Data provided —

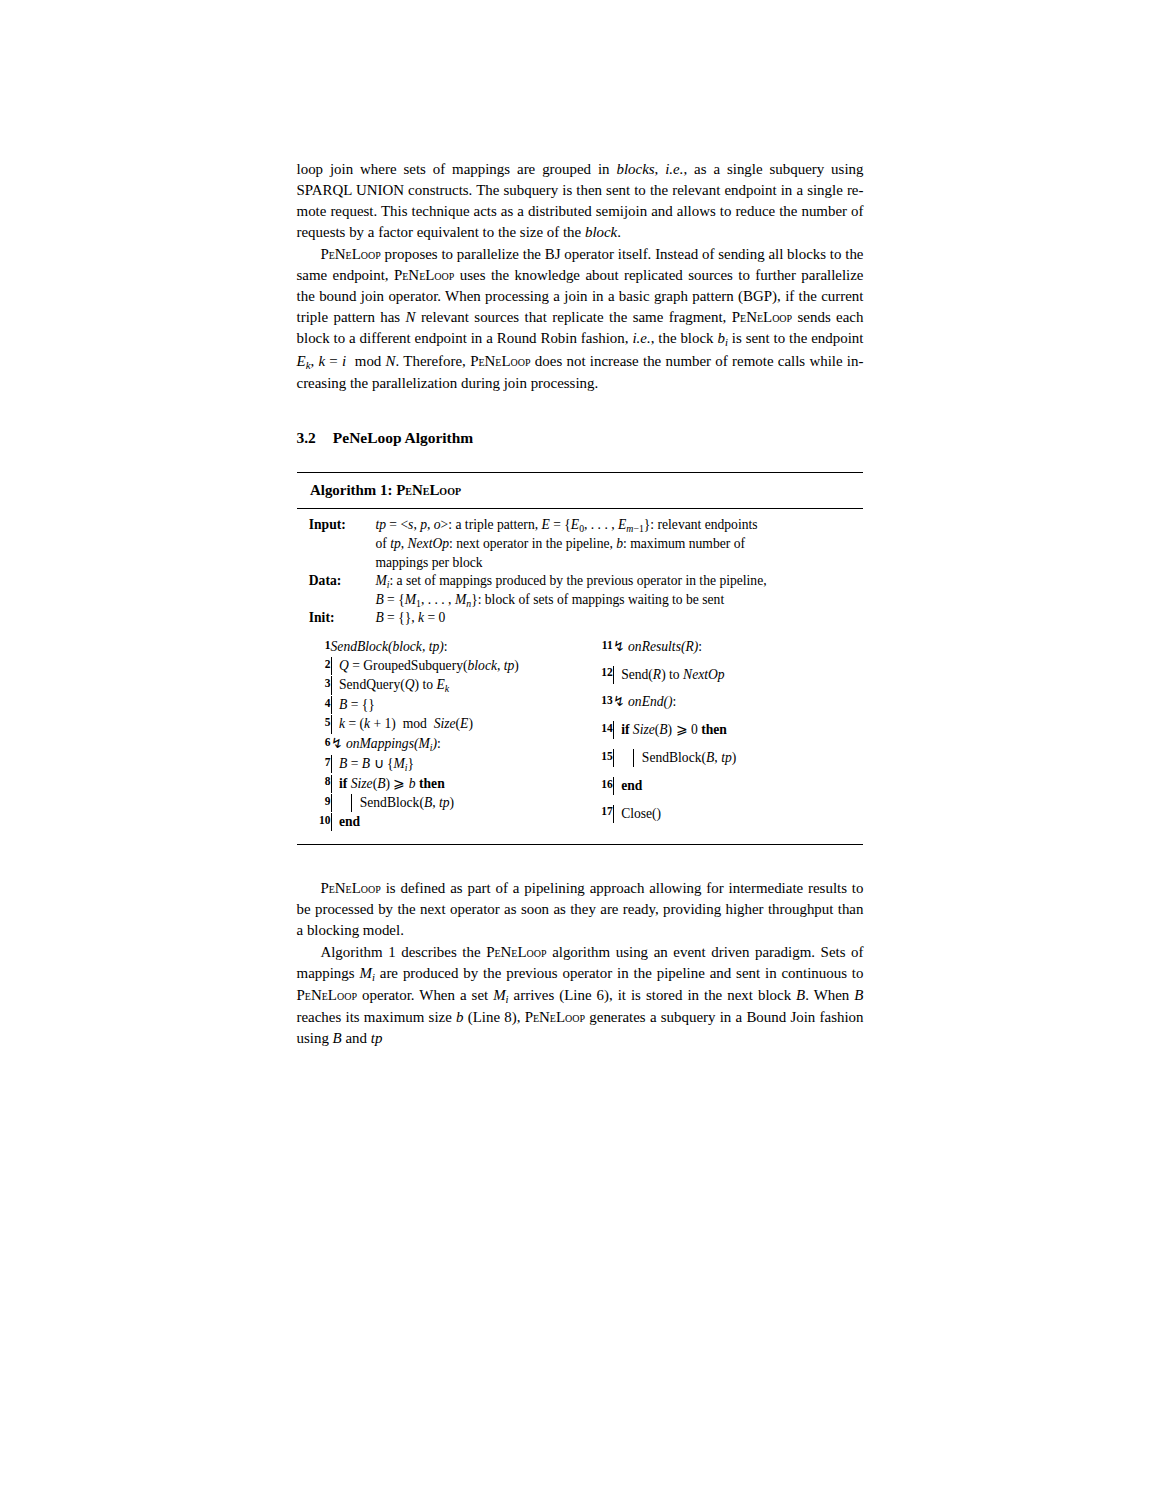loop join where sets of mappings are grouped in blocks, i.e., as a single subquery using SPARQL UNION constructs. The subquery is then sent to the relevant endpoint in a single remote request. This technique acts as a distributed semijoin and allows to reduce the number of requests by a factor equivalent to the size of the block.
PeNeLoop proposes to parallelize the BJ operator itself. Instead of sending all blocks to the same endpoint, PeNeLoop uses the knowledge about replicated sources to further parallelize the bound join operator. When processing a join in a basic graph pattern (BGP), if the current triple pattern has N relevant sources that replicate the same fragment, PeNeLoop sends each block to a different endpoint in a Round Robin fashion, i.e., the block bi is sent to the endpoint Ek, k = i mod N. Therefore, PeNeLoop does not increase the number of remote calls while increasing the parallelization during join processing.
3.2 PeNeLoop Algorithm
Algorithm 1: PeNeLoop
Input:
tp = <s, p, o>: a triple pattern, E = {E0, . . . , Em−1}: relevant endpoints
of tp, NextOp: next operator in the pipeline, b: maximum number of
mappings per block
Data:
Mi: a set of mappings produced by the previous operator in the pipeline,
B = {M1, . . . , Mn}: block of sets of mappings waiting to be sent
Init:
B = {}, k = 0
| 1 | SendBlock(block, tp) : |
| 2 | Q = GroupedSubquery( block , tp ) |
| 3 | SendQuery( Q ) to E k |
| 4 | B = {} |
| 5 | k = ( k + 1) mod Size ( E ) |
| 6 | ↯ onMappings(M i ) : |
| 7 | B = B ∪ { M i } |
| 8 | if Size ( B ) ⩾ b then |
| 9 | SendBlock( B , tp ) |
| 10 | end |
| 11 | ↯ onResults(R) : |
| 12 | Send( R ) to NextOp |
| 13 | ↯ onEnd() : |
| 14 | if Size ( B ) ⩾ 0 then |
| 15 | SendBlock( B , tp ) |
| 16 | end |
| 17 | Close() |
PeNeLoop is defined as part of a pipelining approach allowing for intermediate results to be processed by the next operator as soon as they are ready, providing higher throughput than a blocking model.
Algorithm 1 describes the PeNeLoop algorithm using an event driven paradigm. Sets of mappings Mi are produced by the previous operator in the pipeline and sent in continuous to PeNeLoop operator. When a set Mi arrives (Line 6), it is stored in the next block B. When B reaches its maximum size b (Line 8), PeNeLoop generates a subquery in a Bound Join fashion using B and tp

...

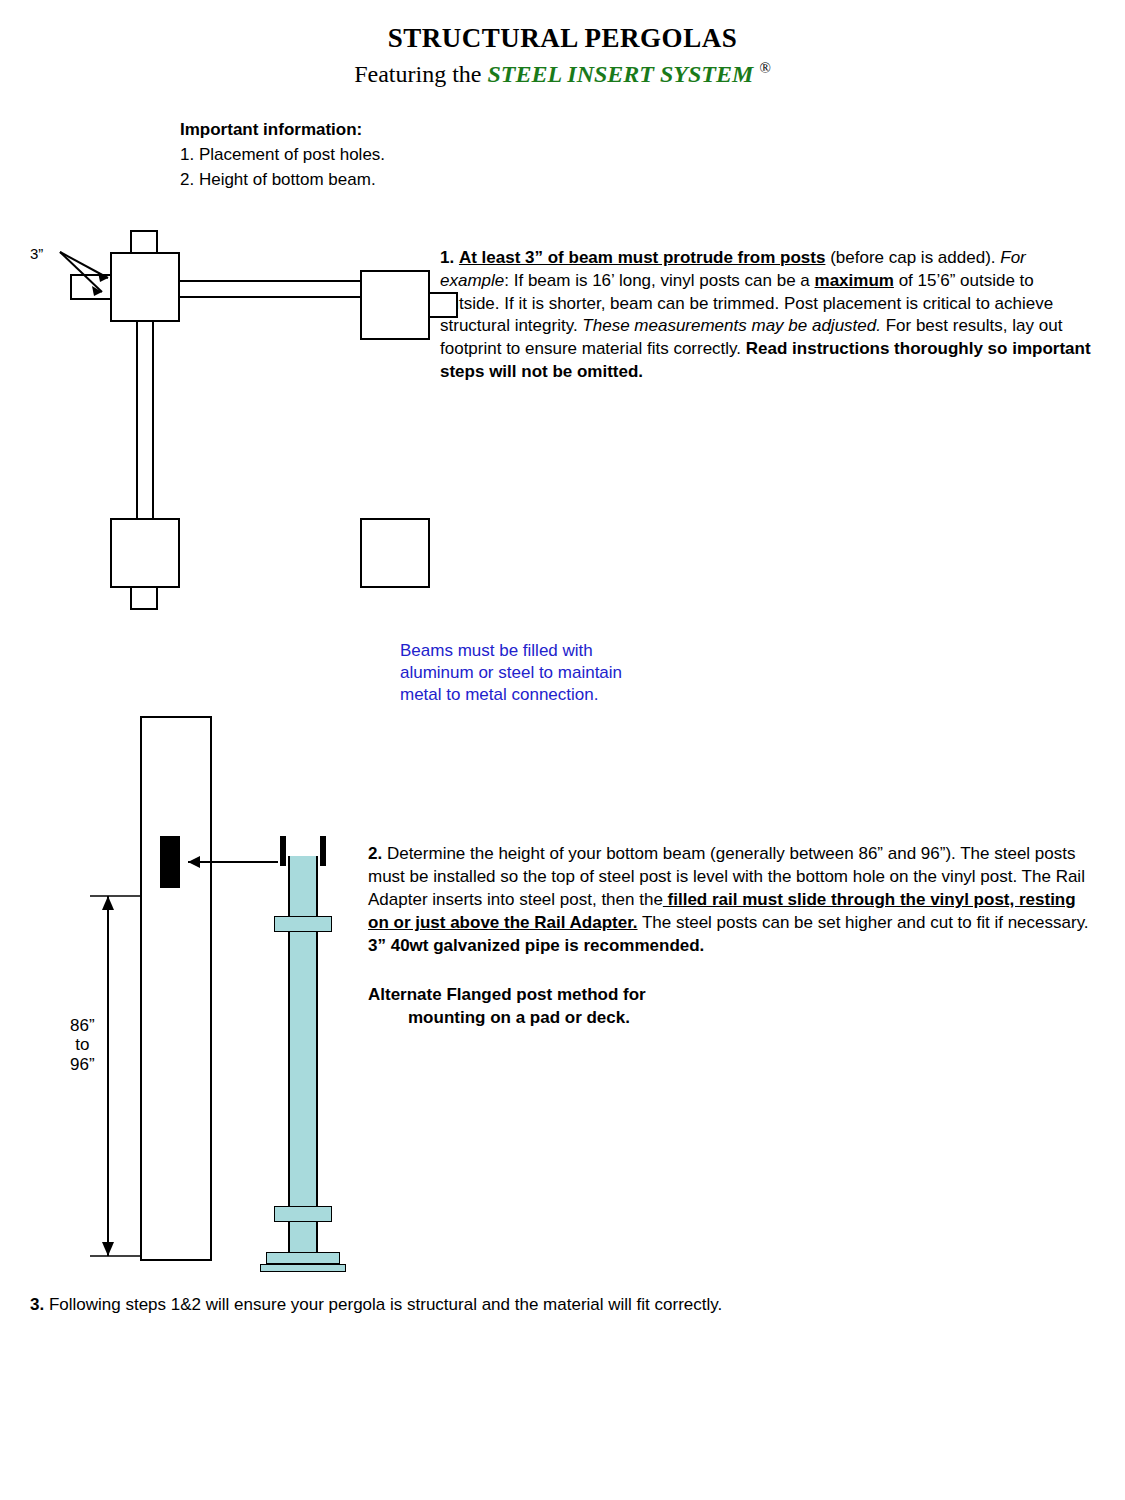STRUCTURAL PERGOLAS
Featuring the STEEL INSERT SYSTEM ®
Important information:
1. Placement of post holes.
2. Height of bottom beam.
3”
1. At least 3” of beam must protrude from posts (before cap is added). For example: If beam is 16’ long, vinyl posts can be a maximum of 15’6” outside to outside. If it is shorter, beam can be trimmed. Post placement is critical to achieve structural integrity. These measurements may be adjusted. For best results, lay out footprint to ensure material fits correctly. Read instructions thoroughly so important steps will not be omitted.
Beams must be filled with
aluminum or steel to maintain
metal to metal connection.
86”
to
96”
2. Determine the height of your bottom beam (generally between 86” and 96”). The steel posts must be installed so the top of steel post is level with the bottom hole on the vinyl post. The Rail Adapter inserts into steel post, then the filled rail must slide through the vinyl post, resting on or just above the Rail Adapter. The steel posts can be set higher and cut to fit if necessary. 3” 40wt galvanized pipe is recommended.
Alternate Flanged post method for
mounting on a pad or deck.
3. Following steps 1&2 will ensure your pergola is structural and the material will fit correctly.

The problem — Starting at the line that contains "9 | SendBlock( B , tp ) |" and stopping after the line that contains "PeNeLoop is defined", write out every line exactly as it appears above, and no other line.

Expected output —
| 9 | SendBlock( B , tp ) |
| 10 | end |
| 11 | ↯ onResults(R) : |
| 12 | Send( R ) to NextOp |
| 13 | ↯ onEnd() : |
| 14 | if Size ( B ) ⩾ 0 then |
| 15 | SendBlock( B , tp ) |
| 16 | end |
| 17 | Close() |
PeNeLoop is defined as part of a pipelining approach allowing for intermediate results to be processed by the next operator as soon as they are ready, providing higher throughput than a blocking model.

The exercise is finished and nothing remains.